Katie Gavin (of MUNA) Releases New Single And Video 'Casual Drug Use'
On her debut solo album What A Relief, to be released on Saddest Factory Records, Katie Gavin proves herself as one of her generation’s most deft songwriters, able to articulate discomfiting feelings with grace and pragmatism. What A Relief scrutinizes our collective need for intimacy and romance without judgment or harshness.
Today she releases ‘Casual Drug Use,’ the earliest written and one of the most infectious tracks on What A Relief. Written after a breakup in 2016, ‘Casual Drug Use’ is as anthemic as it is vulnerable, and recalls classic heartland rock and road songs like The Chicks’ ‘The Long Way Around.’

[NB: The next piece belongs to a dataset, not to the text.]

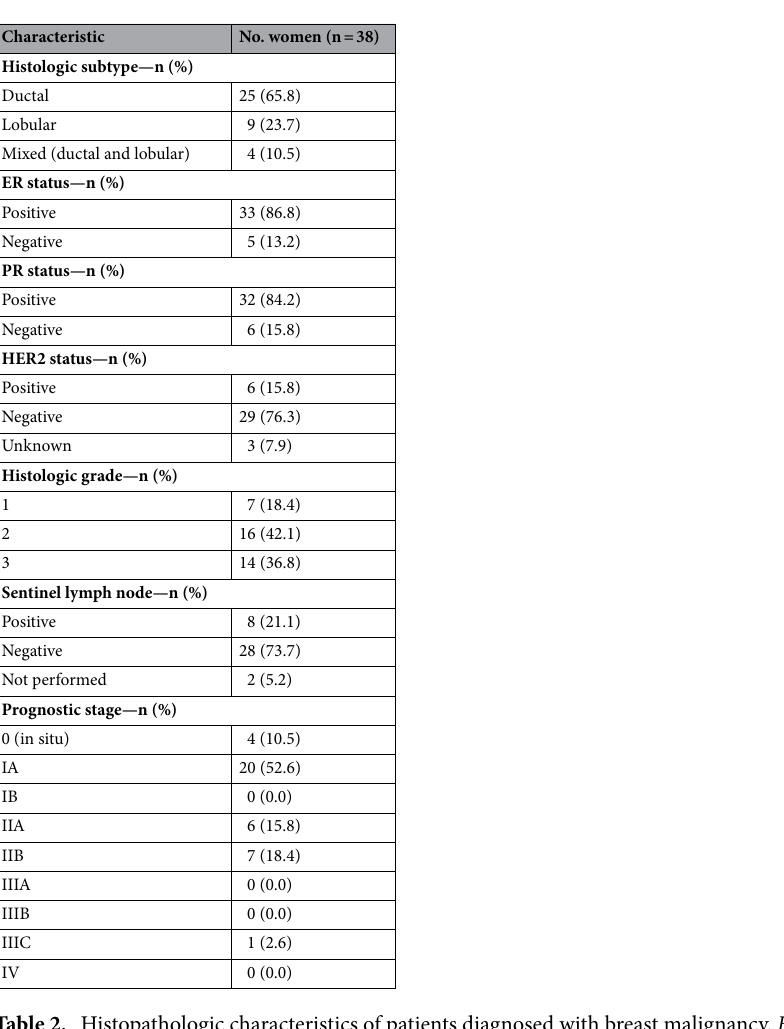
Table 2. Histopathologic characteristics of patients diagnosed with breast malignancy. ER Estrogen receptor, PR Progesterone receptor, HER2 Human epidermal growth factor receptor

Gavin says this about the track: “This is a song about being young and on bad behavior, and the comfort of having friends by your side. I wrote it in 2016 after a day trip I took with a friend, and so I thought it would be sweet to film the video on a road trip I had planned with my childhood best friend. The different colored potions in the video are meant to be a stand-in for whatever external substance we use to change our internal states.“
‘Casual Drug Use’ comes off the heels of ‘Aftertaste’ a song which indulges in the headrush of new romance, effortless in the way all Gavin’s best pop songs are. ‘Aftertaste’ leaps and stumbles forward toward desire, its recklessness part of the fun. “That song takes place inside of the magnetic force, when I’m really drawn to somebody and still feeling like it’s gonna work,” she says. “Sometimes it’s fun to surrender to that feeling – I think a lot of songwriters have a strong relationship with romantic fantasy.”
Described, accurately, by Gavin as “Lilith Fair-core,” What A Relief taps into the unguarded self-possession and homespun pop sensibility of singers like Alanis Morissette, Fiona Apple and Ani DiFranco, and uses their tenacity as a North Star for Gavin’s own trek towards self-discovery.